(Rendered chart images)
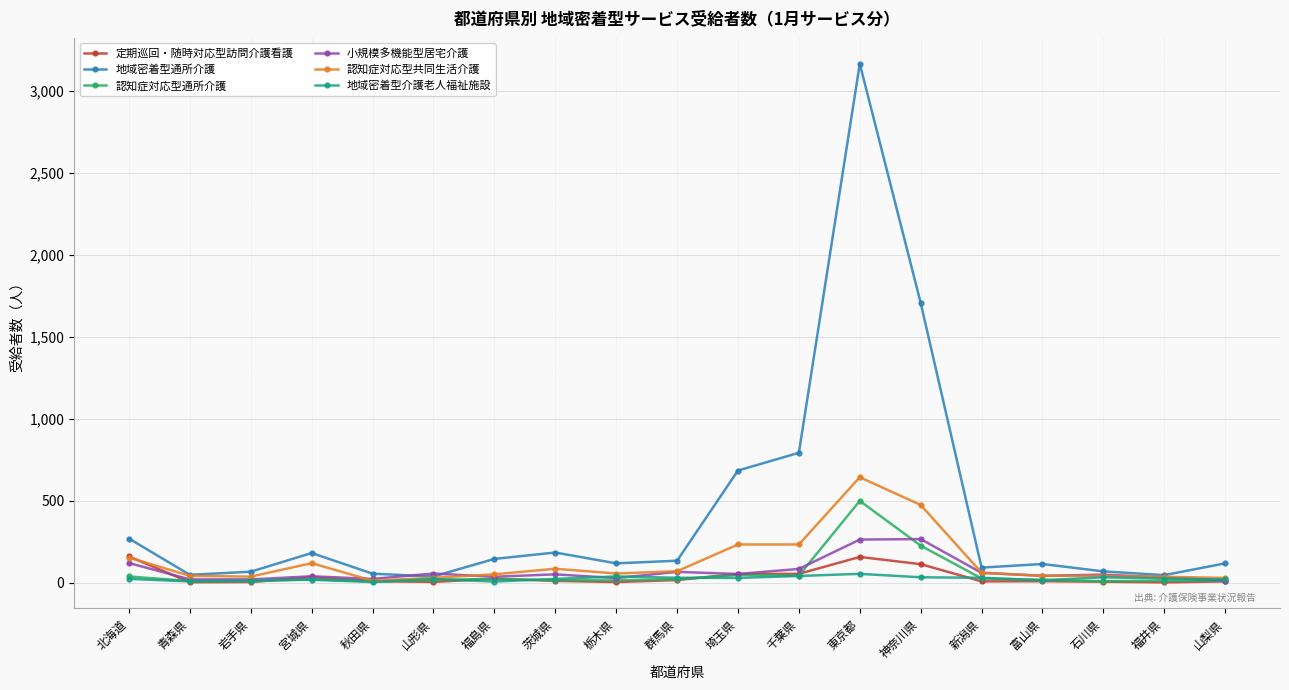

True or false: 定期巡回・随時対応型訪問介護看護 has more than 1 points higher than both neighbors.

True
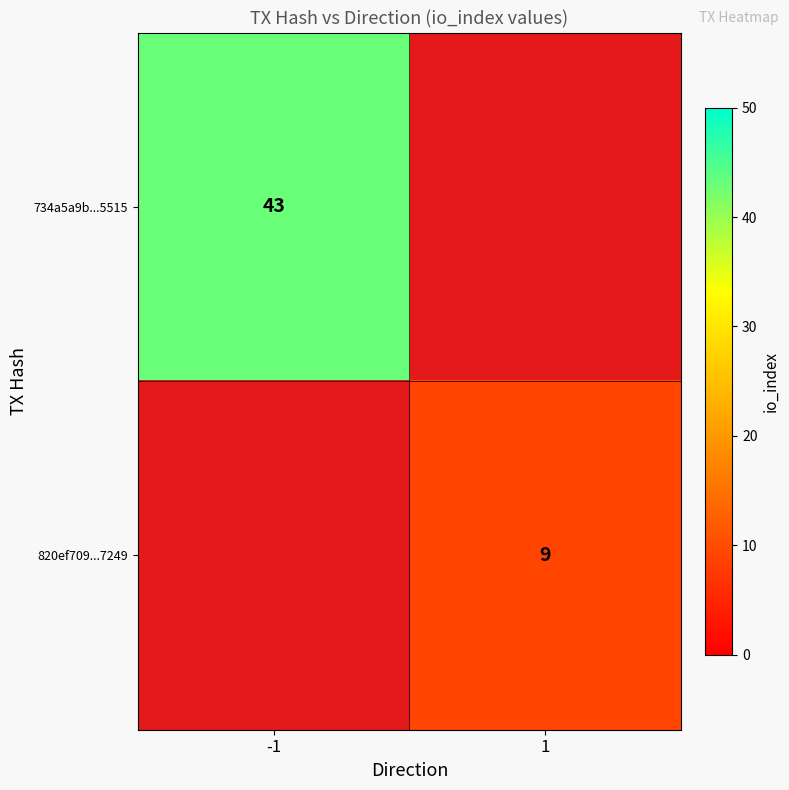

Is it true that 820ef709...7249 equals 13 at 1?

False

● Problem statement
Give every line of the listing above as a JSON list of strings, one string per line, skipping blank lines. Leave the pictures out of the answer.

● Reply
[
  "True or false: 定期巡回・随時対応型訪問介護看護 has more than 1 points higher than both neighbors.",
  "True",
  "Is it true that 820ef709...7249 equals 13 at 1?",
  "False"
]